╭─ 제공된 글

공격적 사이버보안 에이전트를 위한 동적 위험 평가

초록

파운데이션 모델은 점점 더 우수한 자율 프로그래머로 발전하고 있으며, 이로 인해 위험한 공격적 사이버 작전도 자동화할 가능성이 높아지고 있다. 현재의 최첨단 모델 감사는 이러한 에이전트의 사이버 보안 위험을 탐구하지만, 대부분 실제 세계에서 적대자가 가질 수 있는 자유도를 고려하지 못하고 있다. 특히, 강력한 검증기와 금전적 인센티브가 주어지면 공격적 사이버 보안을 위한 에이전트는 잠재적 적대자에 의해 반복적으로 개선될 수 있다. 우리는 사이버 보안 맥락에서 확장된 위협 모델을 고려해야 한다고 주장하며, 고정된 컴퓨팅 예산 내에서 상태 유지 및 비상태 유지 환경에서 적대자가 가질 수 있는 다양한 자유도를 강조한다. 우리는 상대적으로 작은 컴퓨팅 예산(본 연구에서는 8 H100 GPU 시간)으로도 적대자가 외부 지원 없이 InterCode CTF에서 에이전트의 사이버 보안 능력을 기준치 대비 40% 이상 향상시킬 수 있음을 보여준다. 이러한 결과는 에이전트의 사이버 보안 위험을 동적인 방식으로 평가할 필요성을 강조하며, 더 대표적인 위험 그림을 그리는 것이 중요함을 시사한다.

English

Foundation models are increasingly becoming better autonomous programmers, raising the prospect that they could also automate dangerous offensive cyber-operations. Current frontier model audits probe the cybersecurity risks of such agents, but most fail to account for the degrees of freedom available to adversaries in the real world. In particular, with strong verifiers and financial incentives, agents for offensive cybersecurity are amenable to iterative improvement by would-be adversaries. We argue that assessments should take into account an expanded threat model in the context of cybersecurity, emphasizing the varying degrees of freedom that an adversary may possess in stateful and non-stateful environments within a fixed compute budget. We show that even with a relatively small compute budget (8 H100 GPU Hours in our study), adversaries can improve an agent's cybersecurity capability on InterCode CTF by more than 40\% relative to the baseline -- without any external assistance. These results highlight the need to evaluate agents' cybersecurity risk in a dynamic manner, painting a more representative picture of risk.

╰─
╭─ 제공된 행

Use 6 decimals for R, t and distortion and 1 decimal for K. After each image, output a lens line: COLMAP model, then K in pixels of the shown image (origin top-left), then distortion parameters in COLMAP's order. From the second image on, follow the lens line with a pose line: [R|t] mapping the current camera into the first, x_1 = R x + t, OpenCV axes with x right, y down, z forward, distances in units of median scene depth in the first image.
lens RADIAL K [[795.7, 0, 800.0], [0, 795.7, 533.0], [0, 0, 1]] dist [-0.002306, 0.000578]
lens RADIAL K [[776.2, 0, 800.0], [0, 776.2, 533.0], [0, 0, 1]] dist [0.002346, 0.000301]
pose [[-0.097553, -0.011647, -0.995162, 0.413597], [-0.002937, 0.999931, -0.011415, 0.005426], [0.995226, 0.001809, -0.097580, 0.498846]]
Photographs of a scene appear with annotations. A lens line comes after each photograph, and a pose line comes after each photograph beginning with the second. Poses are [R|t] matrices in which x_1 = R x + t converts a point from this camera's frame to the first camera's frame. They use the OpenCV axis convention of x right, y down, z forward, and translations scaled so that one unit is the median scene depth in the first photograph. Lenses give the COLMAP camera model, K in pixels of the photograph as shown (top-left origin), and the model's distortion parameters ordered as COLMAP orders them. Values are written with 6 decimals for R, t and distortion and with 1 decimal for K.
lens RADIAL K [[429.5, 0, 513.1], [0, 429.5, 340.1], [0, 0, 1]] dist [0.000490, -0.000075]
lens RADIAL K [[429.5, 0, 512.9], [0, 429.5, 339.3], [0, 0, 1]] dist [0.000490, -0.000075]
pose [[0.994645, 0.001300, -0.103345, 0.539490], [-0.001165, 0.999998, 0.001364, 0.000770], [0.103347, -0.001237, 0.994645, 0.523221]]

╰─

**읽고 적용하기**
#1 제공된 글에 따르면, 적대자는 InterCode CTF에서 에이전트의 사이버 보안 능력을 기준치 대비 얼마나 향상시킬 수 있는가?
#2 제공된 글에서 "공격적 사이버보안 에이전트를"부터 "것이 중요함을 시사한다."까지 전부 그대로 베껴 쓰시오.

**과제별 답변**
#1 기준치 대비 40% 이상 향상시킬 수 있다.

#2
공격적 사이버보안 에이전트를 위한 동적 위험 평가

초록

파운데이션 모델은 점점 더 우수한 자율 프로그래머로 발전하고 있으며, 이로 인해 위험한 공격적 사이버 작전도 자동화할 가능성이 높아지고 있다. 현재의 최첨단 모델 감사는 이러한 에이전트의 사이버 보안 위험을 탐구하지만, 대부분 실제 세계에서 적대자가 가질 수 있는 자유도를 고려하지 못하고 있다. 특히, 강력한 검증기와 금전적 인센티브가 주어지면 공격적 사이버 보안을 위한 에이전트는 잠재적 적대자에 의해 반복적으로 개선될 수 있다. 우리는 사이버 보안 맥락에서 확장된 위협 모델을 고려해야 한다고 주장하며, 고정된 컴퓨팅 예산 내에서 상태 유지 및 비상태 유지 환경에서 적대자가 가질 수 있는 다양한 자유도를 강조한다. 우리는 상대적으로 작은 컴퓨팅 예산(본 연구에서는 8 H100 GPU 시간)으로도 적대자가 외부 지원 없이 InterCode CTF에서 에이전트의 사이버 보안 능력을 기준치 대비 40% 이상 향상시킬 수 있음을 보여준다. 이러한 결과는 에이전트의 사이버 보안 위험을 동적인 방식으로 평가할 필요성을 강조하며, 더 대표적인 위험 그림을 그리는 것이 중요함을 시사한다.